■ **Brano citato**
Insediatosi a Palazzo Chigi l’1 giugno 2018, dopo il famoso (e lungo) tira e molla di quei caldissimi giorni di fine primavera, il reddito complessivo del premier Conte si è sostanzialmente ridotto nei suoi anni a Palazzo Chigi. Come riferisce Repubblica, giunto ormai da un pezzo al suo secondo mandato, il presidente del Consiglio avrebbe visto calare nettamente il suo reddito. Dai 370.314 euro che avrebbe dichiarato nel 2019 al milione e 155 mila euro del 2020, si sarebbe arrivati ora 158.474 euro. Ovvero una sforbiciata di circa un milione di euro.
Nessuna variazione comunque della situazione patrimoniale. A guardare la sua precedente professione, ovvero quella di avvocato civilista e professore universitario, Conte dichiarava al Fisco 380 mila euro nel 2018 (riferimento al periodo d’imposta 2017, quindi prima dell’investitura a premier). Il balzo del secondo anno, spiega ancora Repubblica, sarebbe dovuto alla chiusura degli incarichi precedenti. Il che avrebbe portato a una fatturazione, in un solo anno, di una cifra che sarebbe stata altrimenti dilazionata nei vari anni.
Il fatto resta comunque lo stesso: la crisi si è fatta sentire ma gli standard restano inarrivabili.

■ **Dati forniti**
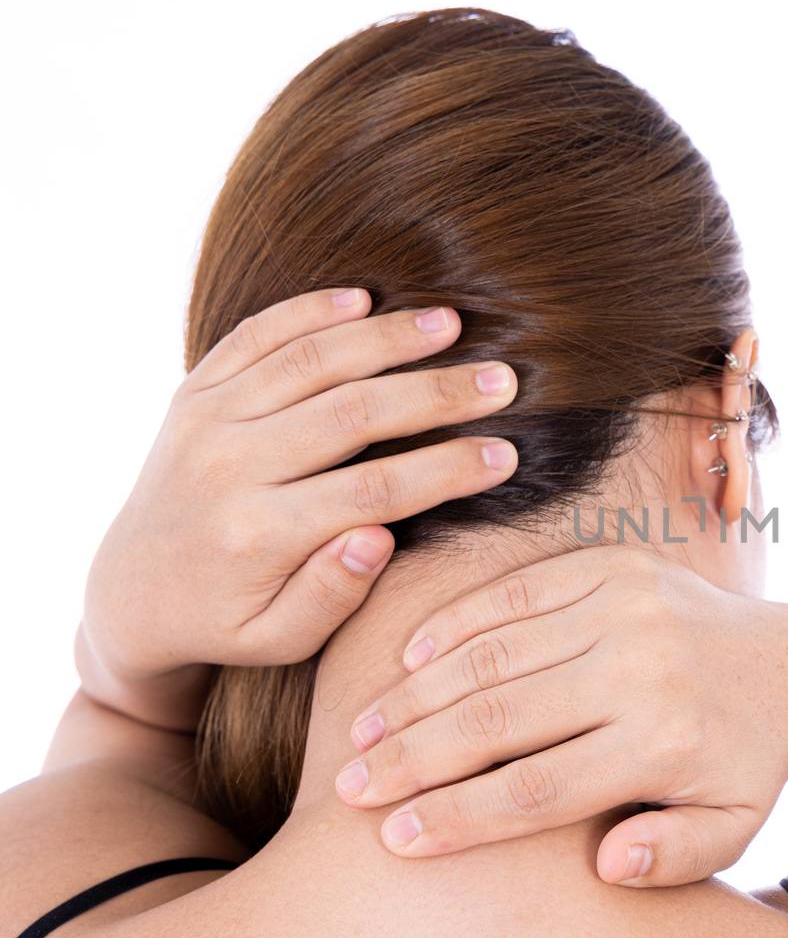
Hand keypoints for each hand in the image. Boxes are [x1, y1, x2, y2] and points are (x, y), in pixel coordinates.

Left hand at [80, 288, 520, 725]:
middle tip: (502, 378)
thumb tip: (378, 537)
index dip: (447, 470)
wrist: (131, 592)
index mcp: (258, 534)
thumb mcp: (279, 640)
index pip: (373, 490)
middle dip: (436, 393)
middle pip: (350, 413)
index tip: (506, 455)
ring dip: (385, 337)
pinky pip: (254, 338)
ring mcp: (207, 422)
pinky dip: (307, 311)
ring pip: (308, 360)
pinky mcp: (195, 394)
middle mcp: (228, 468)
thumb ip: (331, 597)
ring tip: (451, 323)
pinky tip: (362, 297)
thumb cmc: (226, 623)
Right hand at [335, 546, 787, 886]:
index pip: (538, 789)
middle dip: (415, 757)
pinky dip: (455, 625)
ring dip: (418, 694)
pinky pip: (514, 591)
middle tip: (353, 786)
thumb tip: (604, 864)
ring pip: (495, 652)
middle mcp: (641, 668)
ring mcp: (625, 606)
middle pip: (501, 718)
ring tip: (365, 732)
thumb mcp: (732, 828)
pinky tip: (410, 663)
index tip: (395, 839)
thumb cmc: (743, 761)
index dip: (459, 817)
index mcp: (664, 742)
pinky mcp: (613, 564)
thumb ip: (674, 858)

==

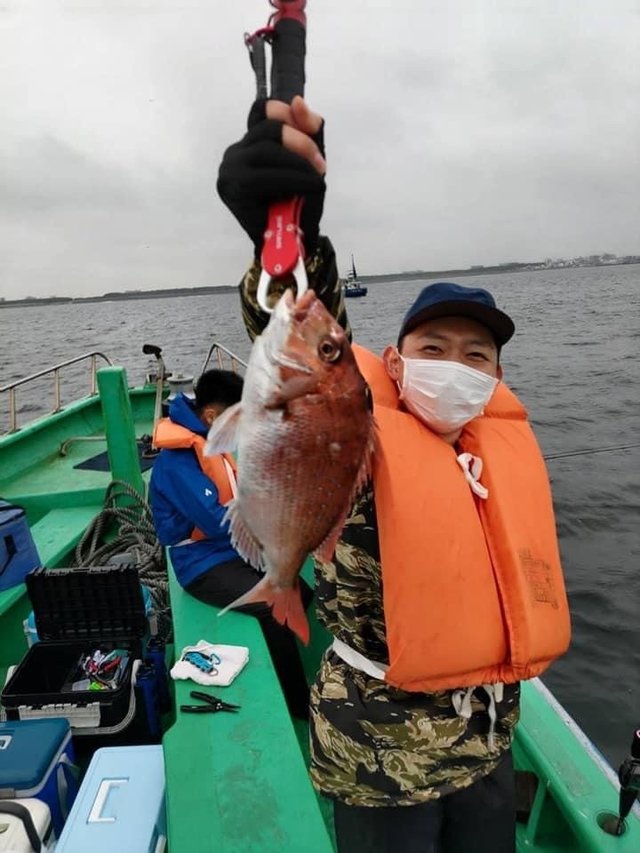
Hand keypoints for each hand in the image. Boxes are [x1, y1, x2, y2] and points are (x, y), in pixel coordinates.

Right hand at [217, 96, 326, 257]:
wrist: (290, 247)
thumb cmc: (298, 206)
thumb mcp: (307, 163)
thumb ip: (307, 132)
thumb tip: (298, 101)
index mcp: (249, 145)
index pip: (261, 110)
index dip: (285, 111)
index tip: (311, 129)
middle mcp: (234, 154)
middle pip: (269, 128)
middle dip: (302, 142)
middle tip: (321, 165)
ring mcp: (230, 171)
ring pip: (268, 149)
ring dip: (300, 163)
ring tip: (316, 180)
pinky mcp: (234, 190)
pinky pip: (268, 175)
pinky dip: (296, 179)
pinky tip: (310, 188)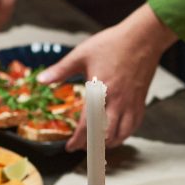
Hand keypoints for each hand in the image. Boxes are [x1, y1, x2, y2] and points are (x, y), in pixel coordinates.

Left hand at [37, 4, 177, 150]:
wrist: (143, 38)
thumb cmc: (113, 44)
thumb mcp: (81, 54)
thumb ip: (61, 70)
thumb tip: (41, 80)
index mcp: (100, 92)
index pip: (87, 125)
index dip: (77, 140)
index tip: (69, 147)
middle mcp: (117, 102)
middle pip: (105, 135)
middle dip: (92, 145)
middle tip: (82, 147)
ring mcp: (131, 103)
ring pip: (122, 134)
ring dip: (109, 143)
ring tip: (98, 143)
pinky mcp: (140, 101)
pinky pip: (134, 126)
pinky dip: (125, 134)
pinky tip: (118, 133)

■ **Consegna 1**
Nel brano sul reddito di Conte, per quale motivo il reddito è balzato nel secondo anno? Rispondi in una o due frasi.
■ **Consegna 2**
Ricopia dal brano sul reddito di Conte tutto quello che va da "Nessuna variazione comunque" giù fino a "nei vari anni.".

■ **Spazio risposta 1**
Secondo Repubblica, il balzo sarebbe dovuto alla chiusura degli incarichi precedenti. Questo avrebbe portato a fatturare in un solo anno una cifra che sarebbe stata altrimenti dilazionata nei vari anni.

■ **Spazio risposta 2**
Nessuna variazione comunque della situazione patrimoniale. A guardare la sua precedente professione, ovvero quella di avvocato civilista e professore universitario, Conte dichiarava al Fisco 380 mila euro nel 2018 (riferimento al periodo d’imposta 2017, quindi prima dell’investitura a premier). Il balzo del secondo anno, spiega ancora Repubblica, sarebbe dovuto alla chiusura degli incarichi precedenti. Il che avrebbe portato a una fatturazione, in un solo anno, di una cifra che sarebbe stata altrimenti dilazionata nei vari anni.